Don’t Look Like a Mean Bully – Effective Moderation Guidelines

When you see content in your community you don’t like, you want to remove it.  If you don’t have rules about what you can and can not remove, you can look random in your actions.  Looking random in your actions makes you look like a mean bully.  Don’t look like a mean bully.  Draft good moderation guidelines and your user community will thank you.

How many communities does your brand maintain online?  Quite a few, I would imagine.  Ratings and Reviews on your products, your Facebook Fan Page, and Open Innovation Portals are all examples of online communities.  We talked yesterday briefly about care and feeding of innovation communities.  One of the aspects of that proper care and feeding are well defined rules for participation.  This includes both your expectations of your users and what they can expect of you.

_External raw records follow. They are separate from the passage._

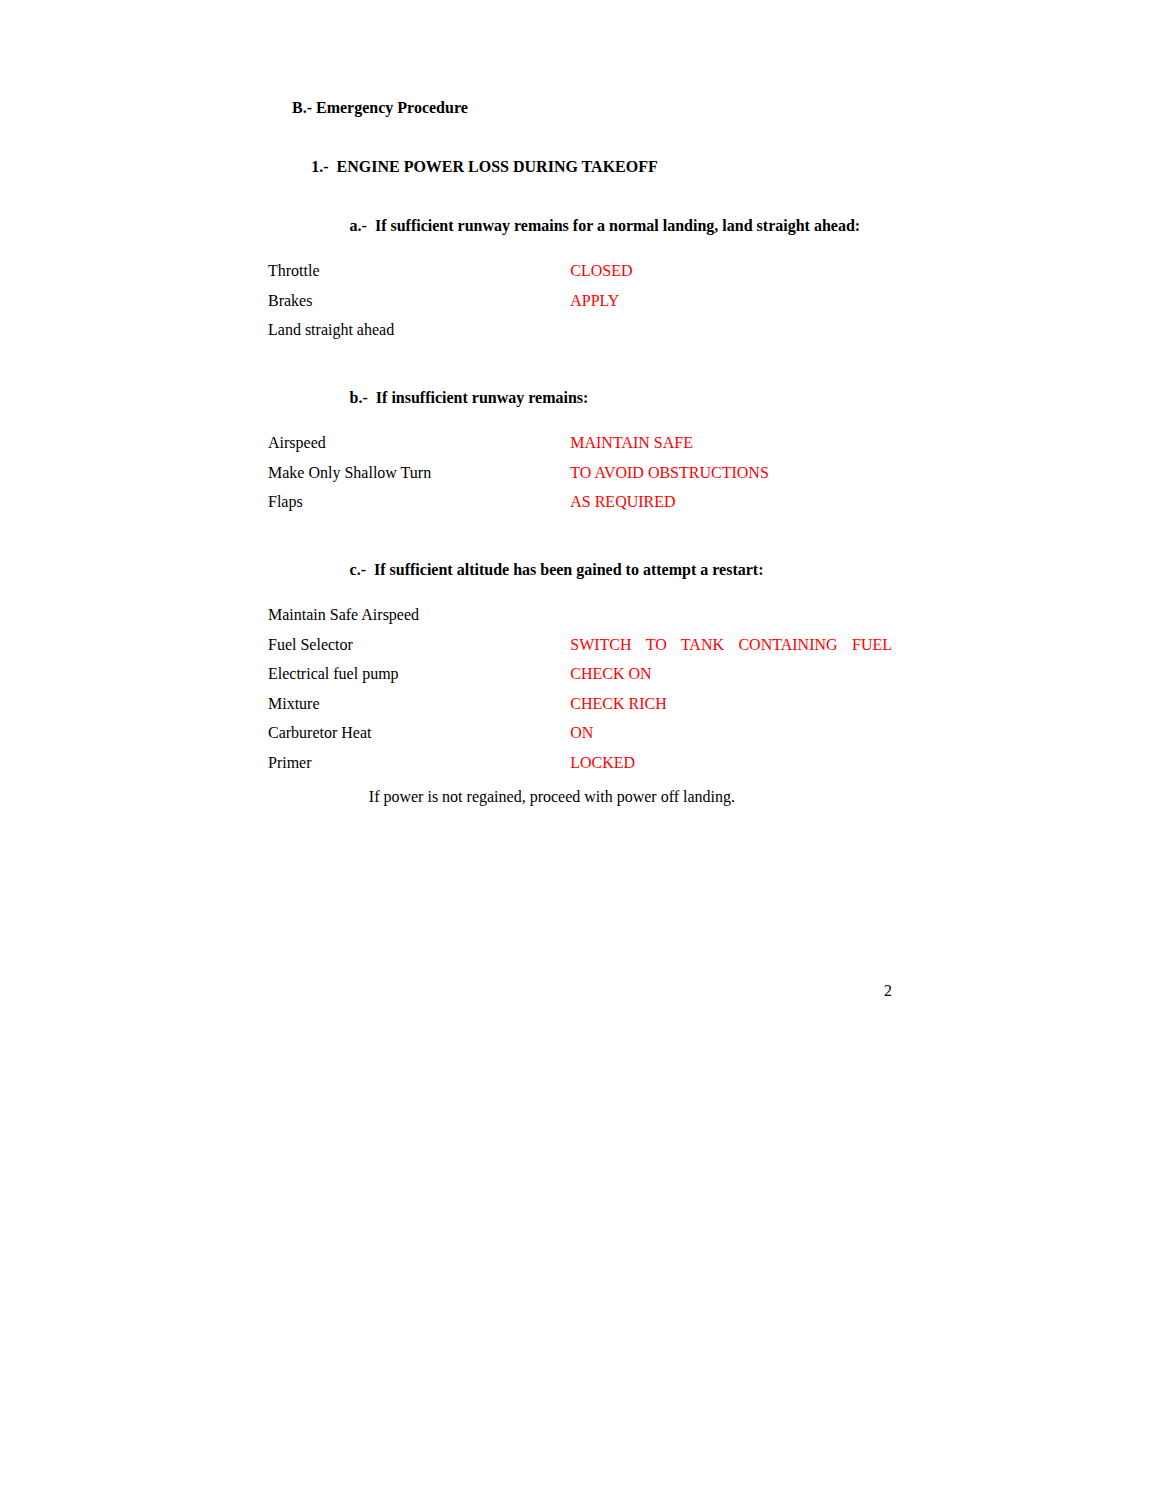B.- Emergency Procedure
1.- ENGINE POWER LOSS DURING TAKEOFF
a.- If sufficient runway remains for a normal landing, land straight ahead:
| Throttle | CLOSED |
| Brakes | APPLY |
| Land straight ahead | |
b.- If insufficient runway remains:
| Airspeed | MAINTAIN SAFE |
| Make Only Shallow Turn | TO AVOID OBSTRUCTIONS |
| Flaps | AS REQUIRED |
c.- If sufficient altitude has been gained to attempt a restart:
| Maintain Safe Airspeed | |
| Fuel Selector | SWITCH TO TANK CONTAINING FUEL |
| Electrical fuel pump | CHECK ON |
| Mixture | CHECK RICH |
| Carburetor Heat | ON |
| Primer | LOCKED |
If power is not regained, proceed with power off landing.
2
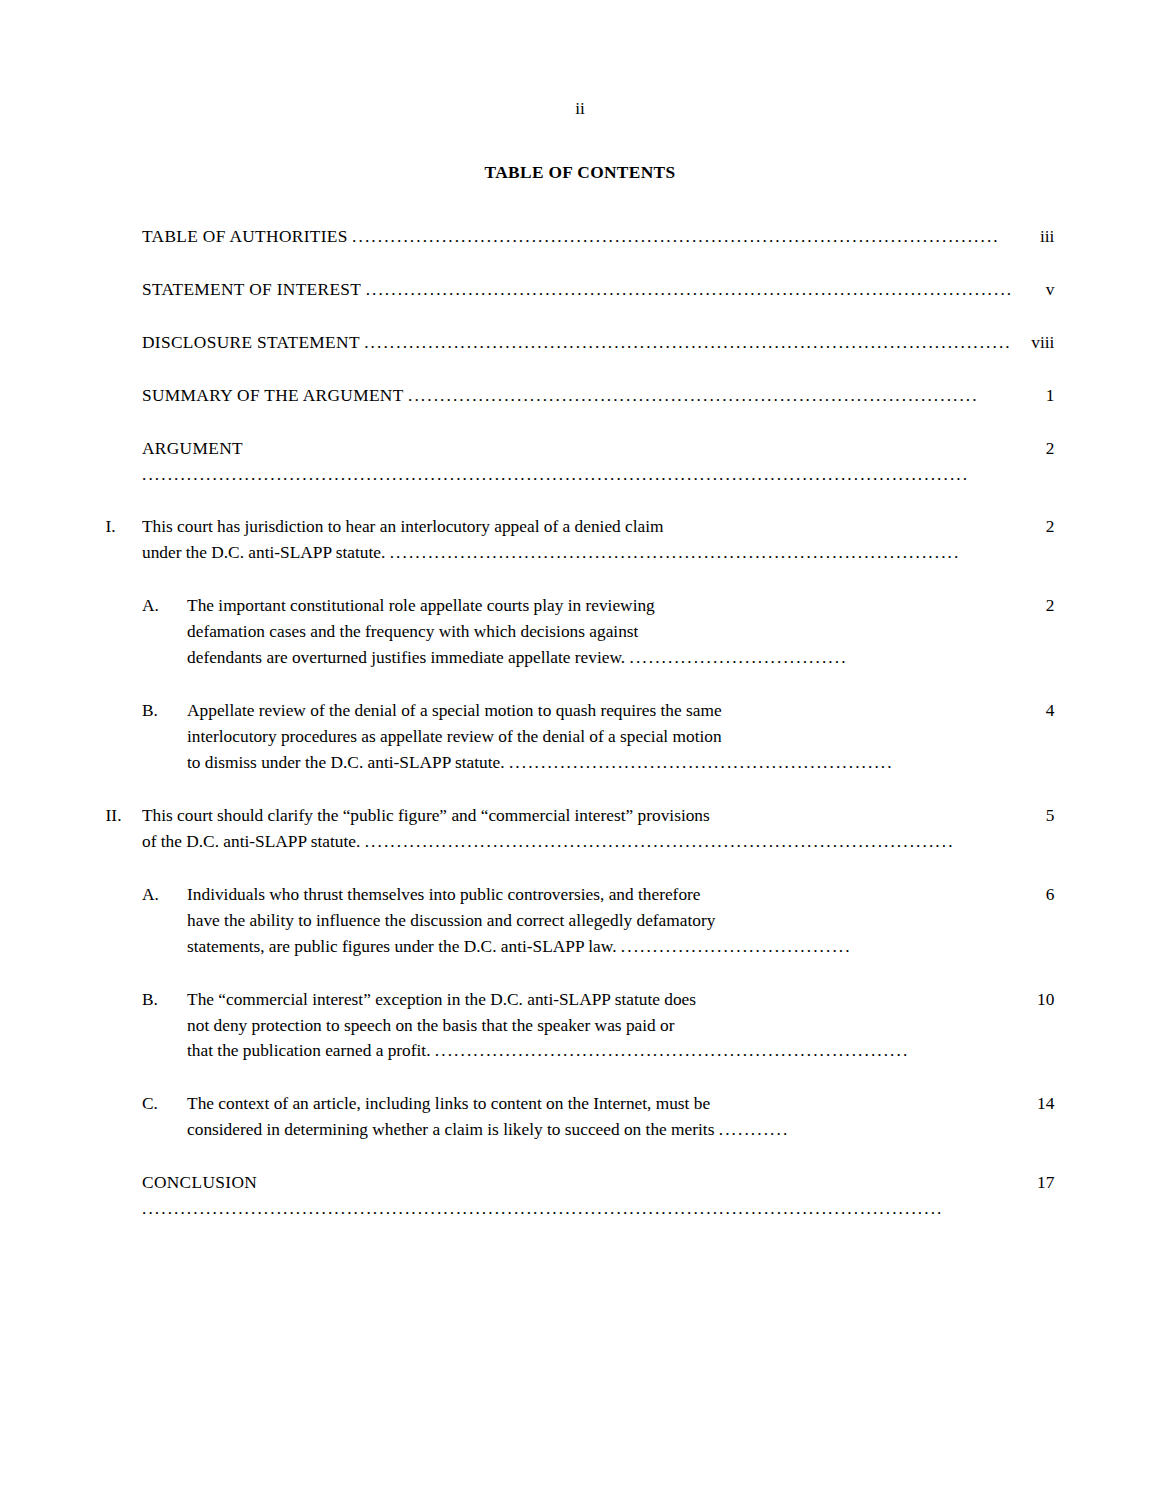ii
TABLE OF CONTENTS
| | TABLE OF AUTHORITIES ..................................................................................................... | iii |
| | STATEMENT OF INTEREST ..................................................................................................... | v |
| | DISCLOSURE STATEMENT ..................................................................................................... | viii |
| | SUMMARY OF THE ARGUMENT ......................................................................................... | 1 |
| | ARGUMENT ................................................................................................................................. | 2 |
| I. | This court has jurisdiction to hear an interlocutory appeal of a denied claim under the D.C. anti-SLAPP statute. ......................................................................................... | 2 |
| | A. | The important constitutional role appellate courts play in reviewing defamation cases and the frequency with which decisions against defendants are overturned justifies immediate appellate review. .................................. | 2 |
| | B. | Appellate review of the denial of a special motion to quash requires the same interlocutory procedures as appellate review of the denial of a special motion to dismiss under the D.C. anti-SLAPP statute. ............................................................ | 4 |
| II. | This court should clarify the “public figure” and “commercial interest” provisions of the D.C. anti-SLAPP statute. ............................................................................................ | 5 |
| | A. | Individuals who thrust themselves into public controversies, and therefore have the ability to influence the discussion and correct allegedly defamatory statements, are public figures under the D.C. anti-SLAPP law. .................................... | 6 |
| | B. | The “commercial interest” exception in the D.C. anti-SLAPP statute does not deny protection to speech on the basis that the speaker was paid or that the publication earned a profit. .......................................................................... | 10 |
| | C. | The context of an article, including links to content on the Internet, must be considered in determining whether a claim is likely to succeed on the merits ........... | 14 |
| | CONCLUSION ............................................................................................................................. | 17 |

I have seen more than a few comments from users decrying censorship on a brand’s Facebook fan pages.  What some of those comments fail to recognize is that there is no such thing as free speech with respect to commercial interactions.  When I, as a brand, setup a forum by which you and other users can discuss their experiences with my products, I can set the parameters of that discussion.  That is my prerogative.  Even in the absence of rules, it is something of my creation, my property.  Just like I can kick you off my lawn, I have that power over my online property as well.

Guidelines on posting and moderation of your online communities give you written proof that you can point to when you use your ban hammer or remove content.  Without that you just look like a big bully.

Just Because You Can …

While you may feel heartened by my last statement, you should not be.  At least in the context of online discourse.  You may be able to kick them off your property, but they have plenty of opportunities to go somewhere else to voice their distress.  They may even be able to start a viral campaign against you, such as United Breaks Guitars:

So What Can You Do?

Guidelines can be your friend.  They can set up expectations, such as:

    • Communicate purpose – “this is a forum for the discussion about the various uses of our widgets.”
    • Promote a clean forum – “this is a family-friendly forum, please keep your language clean.”
    • Ability to Remove/Ban – “posts that are off-topic may be removed,” “abusive content may be removed,” “users that regularly violate these guidelines may be banned.”
    • Ability to re-use their content – “we love to share your great stories and experiences.”

What good guidelines do is give you something to fall back on when you get accused of being the bad guys.  It also allows you to be consistent.  And you need to be consistent.  Any favoritism shown to one person or group will be seen by the community.

This Is Only a Start

Guidelines are not Terms, nor are they any agreement between you and your users.  You need to be comfortable with what they are and what they aren’t.  They are meant as signposts for your users, guiding their journey with you.  They are not electrified fences herding them along.  While many lawyers may prefer the latter, it will destroy your community quickly.

It is ok, and preferable to have these guidelines written in plain language.  Perhaps even have some fun with it.  As long as you cover your bases, the language should be whatever is more easily digestable by the user.

So, what should your guidelines include:

    • Purpose.  This includes what the community is for, but it also includes what the community is not for.
    • Times of moderation, if applicable.  Most brands will not have the ability to have someone on call 24/7 to monitor the community.  2 a.m. on a Monday is not a high traffic time, so you probably can’t justify the expense.  Let your users know that you are not monitoring at that time.
    • Posting rules.  This one can be quite expansive.  Try to think about what you don’t want (obscene language, hate speech, attacking speech, personal information, bumping content) and wrap that in.
    • What you won’t discuss.  If you are a brand that goes to court, or finds itself in court, for whatever reason, you may want to avoid litigator heart attacks and tell people you won’t talk about ongoing litigation.
    • Sharing rules.  Some nice statement about how you will share their content with others should be included.  While I believe that this will give you some latitude on re-using that content, I do not think you should take this as your license to use that content in Times Square.

Use Common Sense and Be Reasonable

Your community managers have enough skill to put themselves in the shoes of your participants.  Let them tell you what they think should be in there.  In fact, sit down with them and tell them your concerns and let them suggest the best way to address them.